If only we had a condition defined by fatigue
The author is a layperson who is not a specialist in ME/CFS. Her choice of words here is regrettable. However, in every definition of ME or ME/CFS, fatigue is a requirement. So it stands to reason that medications that can reduce fatigue may be useful in treating ME/CFS. But of course it would be good to have some evidence for this.
the evidence for their use in ME/CFS is absolute junk.
I am sure that there is junk evidence for the use of stimulants in ME/CFS, just as there is junk evidence for just about every treatment for ME/CFS. This does not mean that there is no good evidence, or that the treatment does not work in at least some people. The only treatment I know of that works in the vast majority of PWME is pacing. Every other treatment works in a minority of people. It is far too common for people to dismiss treatments because they don't work in most PWME, including them. But if we refused to use any treatment that didn't work for most PWME, we would be left only with pacing.

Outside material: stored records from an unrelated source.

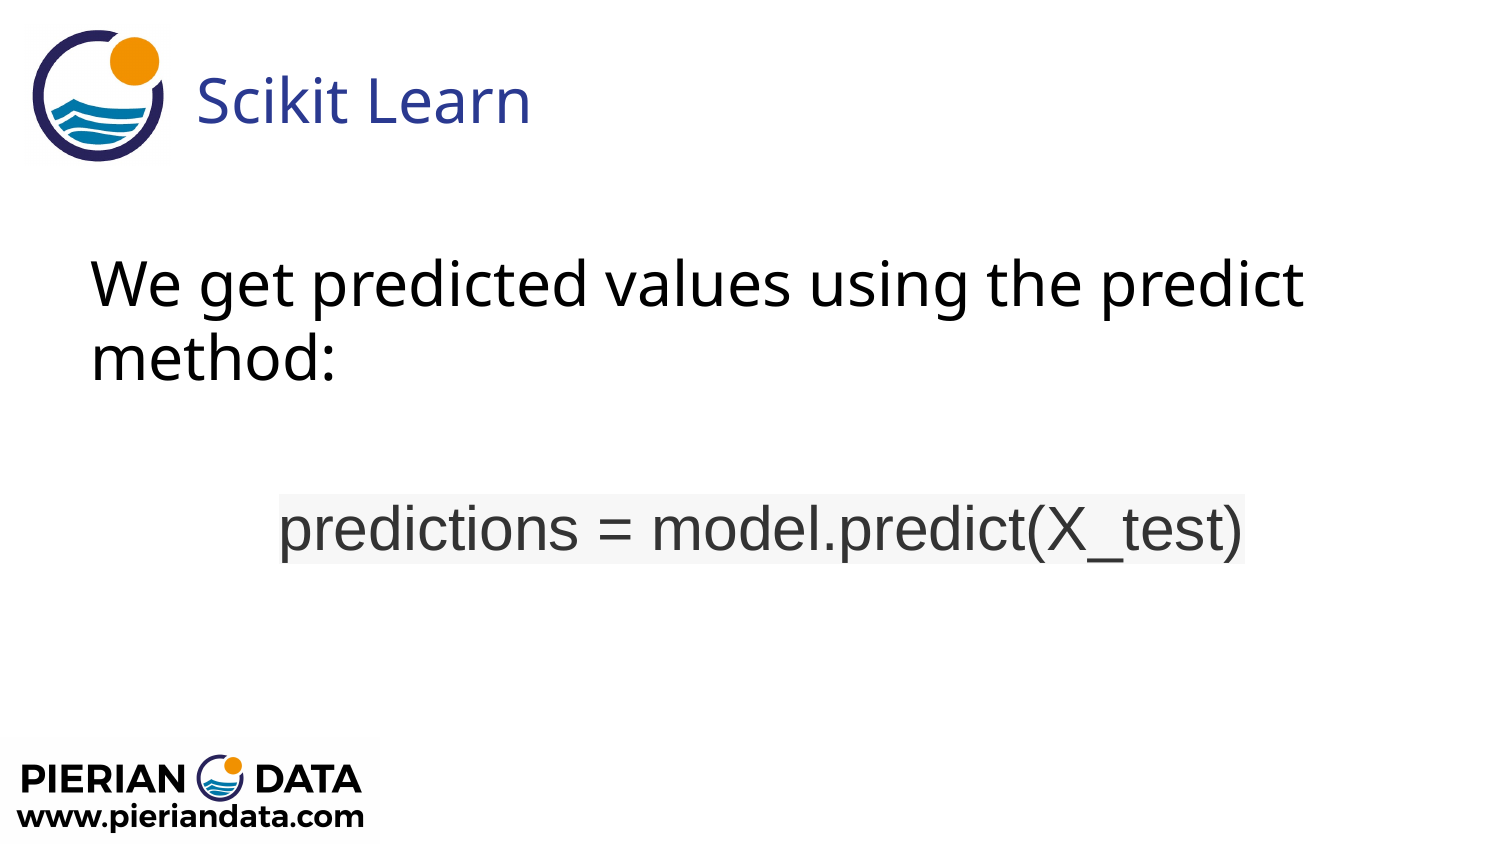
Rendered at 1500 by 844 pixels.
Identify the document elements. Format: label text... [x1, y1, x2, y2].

picture [24, 24, 172, 167]
text_box Scikit Learn [181, 45, 1500, 146]
picture [0, 736, 381, 844]
text_box We get predicted values using the predict method: predictions = model.predict(X_test) [74, 228, 1449, 712]
text_box [176, 34, 1330, 157]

It is also important to remember here that absence of evidence does not mean evidence of absence. This is another fundamental principle that is forgotten far too often in the discussion of various treatments for ME/CFS. I did IV ganciclovir at great cost back in 2001 when the only evidence for its efficacy that I could find was about a dozen anecdotal reports I found on the Internet. The treatment was totally transformative for me. It was only a number of years later that Valcyte became a recognized effective treatment for many PWME.
The article referenced by
@Sly Saint does have some useful references in it; the most useful I found was in the following paragraph:
A study in
The American Journal of Medicine on methylphenidate for ME/CFS demonstrated a significant improvement in about twenty percent of participants. That's hardly an overwhelming endorsement.

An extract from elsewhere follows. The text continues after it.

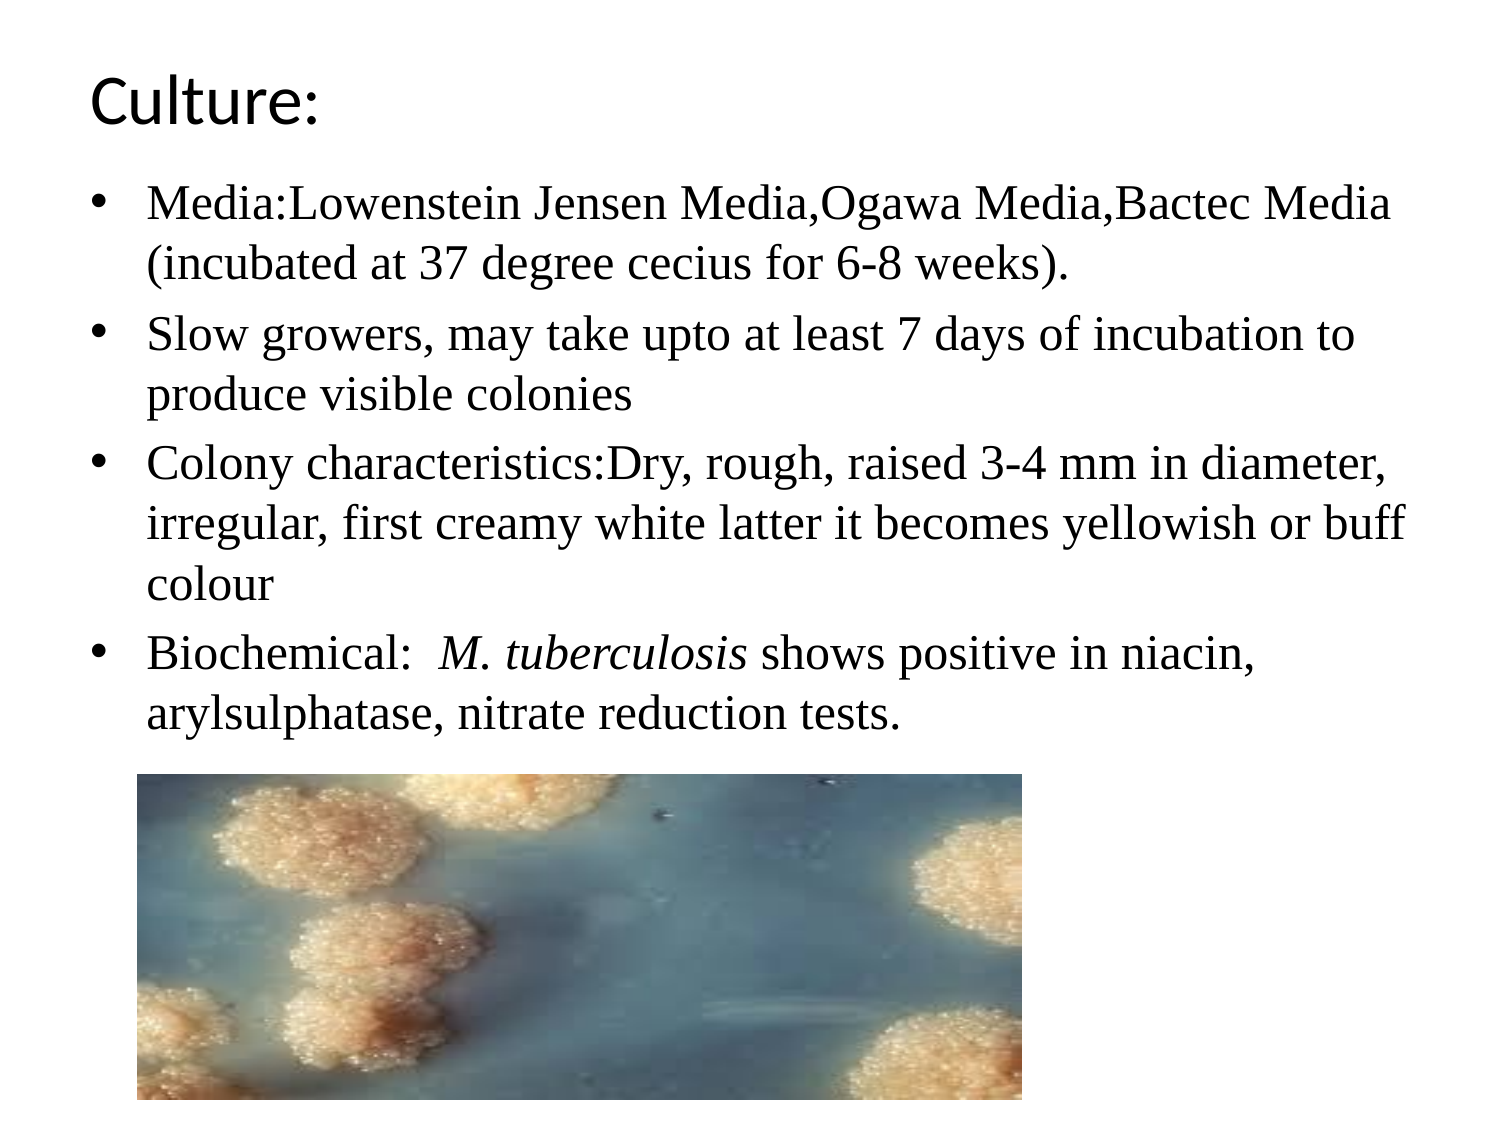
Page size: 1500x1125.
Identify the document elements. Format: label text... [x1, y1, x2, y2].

list Media:Lowenstein Jensen Media,Ogawa Media,Bactec Media (incubated at 37 degree cecius for 6-8 weeks). Slow growers, may take upto at least 7 days of incubation to produce visible colonies Colony characteristics:Dry, rough, raised 3-4 mm in diameter, irregular, first creamy white latter it becomes yellowish or buff colour Biochemical: M. tuberculosis shows positive in niacin, arylsulphatase, nitrate reduction tests. [75, 162, 1500, 1005]
picture [137, 774, 1022, 1101]
title Culture: [75, 45, 1425, 162]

No, it's far from overwhelming, but for those 20%, it can make a big difference. The 20% figure is similar to what Dr. Jay Goldstein found during his practice, where he treated over 20,000 PWME. From his chapter entitled "Stimulants", on page 183 of
Tuning the Brain:
Only about 25 percent of [ME/CFS] patients will have a good reaction to stimulants. Otherwise, they will have no reaction at all, even to very high doses, or stimulants will not only surprisingly calm them but will paradoxically make them sleepy or exacerbate their symptoms in general.
With these figures, it is not surprising that most PWME report that stimulants are useless for them, or even harmful, as that is exactly what Dr. Goldstein found. But for other people, stimulants can be of modest to great benefit. We have at least one post in our Members Only section from a member describing how stimulants helped a bit, and there are many reports from members of other ME/CFS forums of their personal benefit from taking stimulants. For me, I have derived a huge benefit from modafinil (Provigil) over the course of my illness. From another post I made here:
Another possibility is Provigil (also used by Dr. Goldstein), which though technically is not a stimulant, has many of the properties of one. For me, Provigil powered an 8 1/2 year gradual recovery, getting me from about a 30% level of functionality to an 80% level. Unfortunately, Provigil, like all other known treatments, does not address the root cause of ME/CFS, and although I was gradually feeling better during this time, my fundamental condition was worsening. Finally, I had a major crash where I became sensitized to Provigil and many other drugs. I was able to reverse the sensitivity somewhat, and I am now taking a reduced dose of Provigil.
One of the wonderful qualities I have found about Provigil, which continues to this day, is that if I have a day where I need to function normally for a whole day, I simply take a higher than usual dose of Provigil. Within a few hours, I feel completely, 100% normal, and this can continue for another 12 or 16 hours. The only drawback is that when it's time to go to sleep, I am wide awake, and I have to take extra medication to get to sleep. But I don't crash the following day; in fact, the following day is generally better than average.
So yes, these drugs do not work for the majority of PWME. But for the minority that they do, they can make an incredible difference, as they did with me.
I used amphetamines in my 20s, about 20 years before getting ME, and became severely addicted and very ill. I was injecting them. I lost my job, almost lost my mind, and it took 3 attempts to get off them. I am thus extremely wary of them!
Yes,
@MeSci, I would agree with you completely; it is very good to be wary of these drugs. These are dangerous drugs if used improperly, and even more so in PWME, where dosing has to be done very carefully to avoid crashes, and activity has to be watched very carefully to avoid PEM.
My neurologist has great success using stimulants with people who have MS to help with the fatigue that comes with that illness. But when I tried Modafanil, I ended up alert and feeling more capable, but without the energy necessary to follow through.
Crash.
This is a common reaction to modafinil, and it clearly demonstrates that it's not the right drug for you. For people for whom modafinil works, though, such as myself, in addition to the alert and capable feeling, I had lots of extra energy that I could use without crashing.
There's no basis to assume that even 20% were helped, and it looks like any possible cognitive improvement was offset with physical and emotional deterioration.